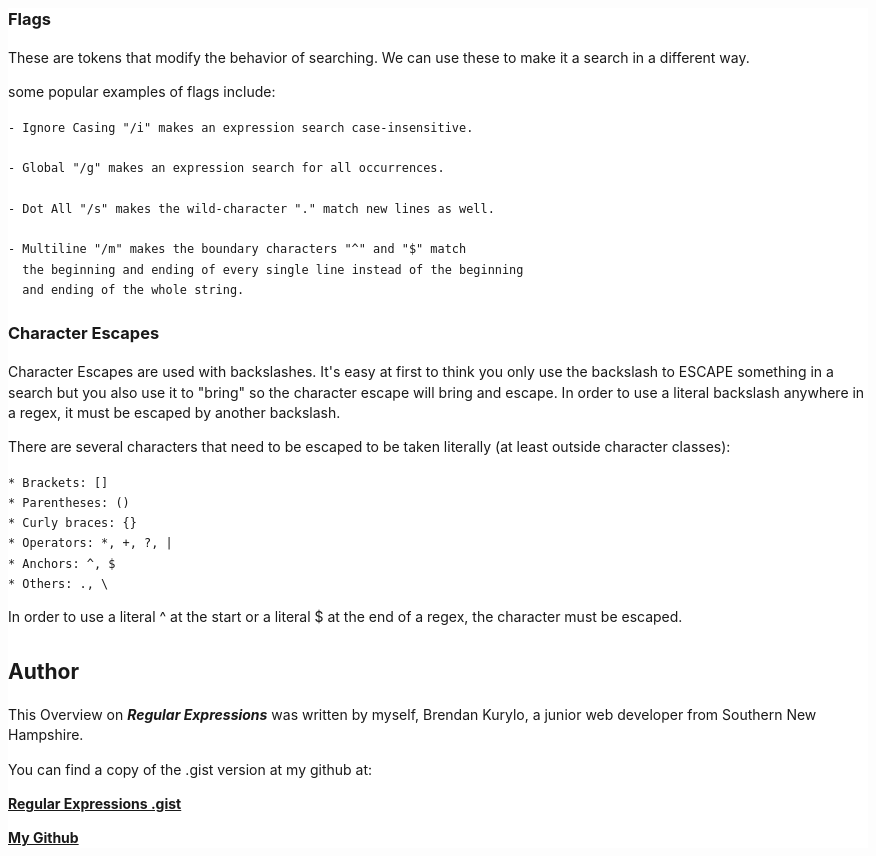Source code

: ### Flags

These are tokens that modify the behavior of searching. We can use these to make it a search in a different way.

some popular examples of flags include:

```
- Ignore Casing "/i" makes an expression search case-insensitive.

- Global "/g" makes an expression search for all occurrences.

- Dot All "/s" makes the wild-character "." match new lines as well.

- Multiline "/m" makes the boundary characters "^" and "$" match
  the beginning and ending of every single line instead of the beginning
  and ending of the whole string.
```

### Character Escapes

Character Escapes are used with backslashes. It's easy at first to think you
only use the backslash to ESCAPE something in a search but you also use it to
"bring" so the character escape will bring and escape. In order to use a
literal backslash anywhere in a regex, it must be escaped by another backslash.

There are several characters that need to be escaped to be taken literally (at least outside character classes):

```
* Brackets: []
* Parentheses: ()
* Curly braces: {}
* Operators: *, +, ?, |
* Anchors: ^, $
* Others: ., \
```

In order to use a literal ^ at the start or a literal $ at the end of a regex, the character must be escaped.

## Author

This Overview on **_Regular Expressions_** was written by myself, Brendan Kurylo,
a junior web developer from Southern New Hampshire.

You can find a copy of the .gist version at my github at:

**[Regular Expressions .gist](https://github.com/Bkrendan12/Regex-Tutorial/blob/master/gist-template.md)**

**[My Github](https://github.com/Bkrendan12)**
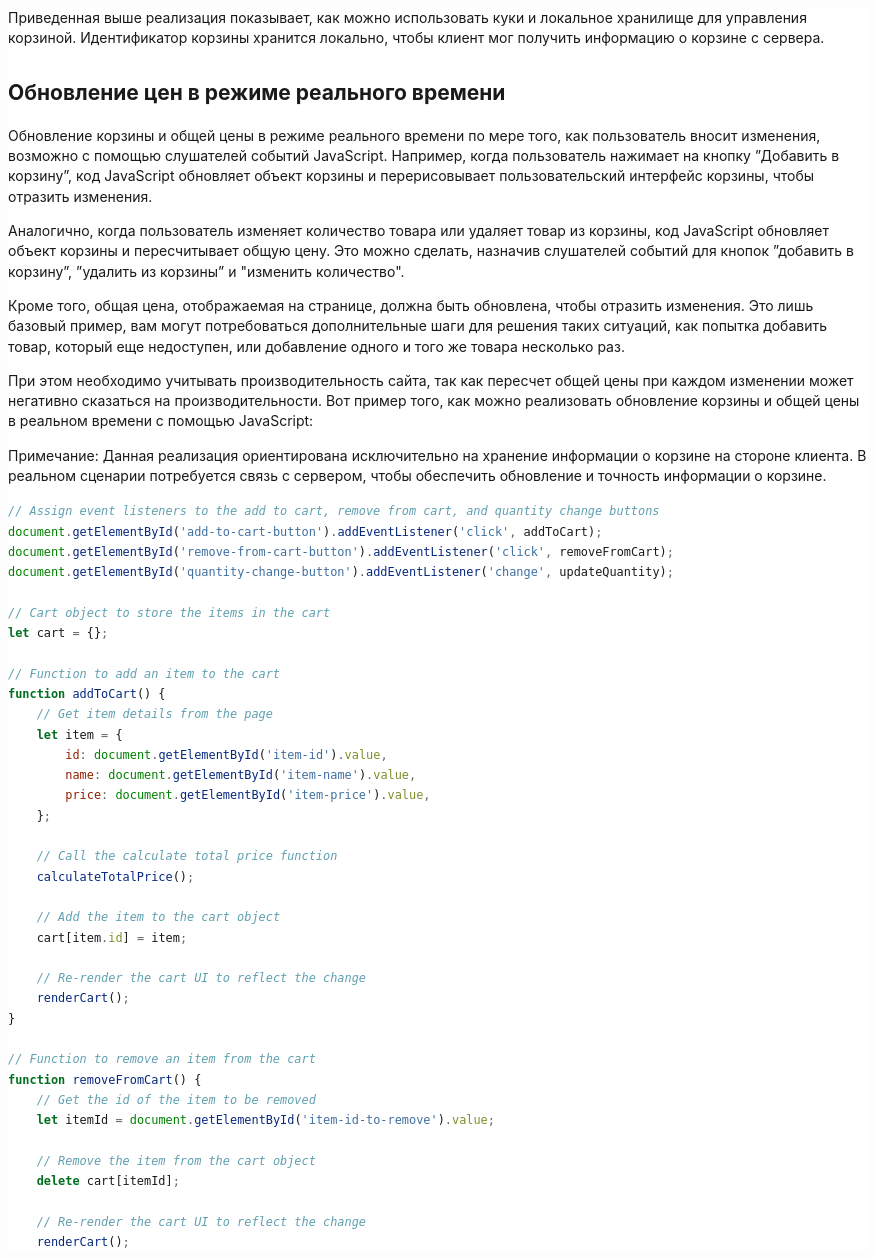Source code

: Приведенная выше реализация показывает, как можно использовать куки и локальное хранилище для управления корзиной. Идентификатор корзины хранится локально, чтобы клиент мог получить информацию о корзине с сервера.

## Обновление цен в режиме реального времени

Обновление корзины и общей цены в режиме реального времени по мере того, как пользователь вносит изменения, возможно с помощью слушателей событий JavaScript. Например, когда пользователь нажимает на кнопку ”Добавить в корзину”, код JavaScript обновляет объект корзины и перерисовывает пользовательский интерфейс корзины, чтобы отразить изменения.

Аналогично, когда пользователь изменяет количество товара или удаляет товар из корзины, код JavaScript обновляет объект корзины и пересчитывает общую цену. Это можно сделать, назначив слушателей событий для кнопок ”добавить в корзину”, ”удалить из корзины” и "изменить количество".

Кроме того, общая цена, отображаемая на странице, должна быть обновлена, чтобы отразить изменения. Это лишь базовый пример, вам могут потребоваться дополнительные шаги для решения таких ситуаций, как попытка добавить товар, который еще недоступен, или добавление одного и того же товара несколько раз.

При этом необходимо учитывать производительность сайта, так как пересчет общей цены при каждом изменении может негативно сказаться на производительности. Вот пример того, как можно реализовать обновление корзины и общей цены в реальном времени с помощью JavaScript:

Примечание: Данная реализация ориентирована исключительно на хранение информации о корзине на стороне клиента. В реальном сценарии потребуется связь с сервером, чтобы обеспечить обновление и точность информации о корзине.

```javascript
// Assign event listeners to the add to cart, remove from cart, and quantity change buttons
document.getElementById('add-to-cart-button').addEventListener('click', addToCart);
document.getElementById('remove-from-cart-button').addEventListener('click', removeFromCart);
document.getElementById('quantity-change-button').addEventListener('change', updateQuantity);

// Cart object to store the items in the cart
let cart = {};

// Function to add an item to the cart
function addToCart() {
	// Get item details from the page
	let item = {
		id: document.getElementById('item-id').value,
		name: document.getElementById('item-name').value,
		price: document.getElementById('item-price').value,
	};

	// Call the calculate total price function
	calculateTotalPrice();

	// Add the item to the cart object
	cart[item.id] = item;

	// Re-render the cart UI to reflect the change
	renderCart();
}

// Function to remove an item from the cart
function removeFromCart() {
	// Get the id of the item to be removed
	let itemId = document.getElementById('item-id-to-remove').value;

	// Remove the item from the cart object
	delete cart[itemId];

	// Re-render the cart UI to reflect the change
	renderCart();
```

* _TASK OBJECTIVE_: Look through the entries above for the word "characters". Copy every line where it shows up.

* _SOLUTION_:
- Multiline "/m" makes the boundary characters "^" and "$" match
There are several characters that need to be escaped to be taken literally (at least outside character classes):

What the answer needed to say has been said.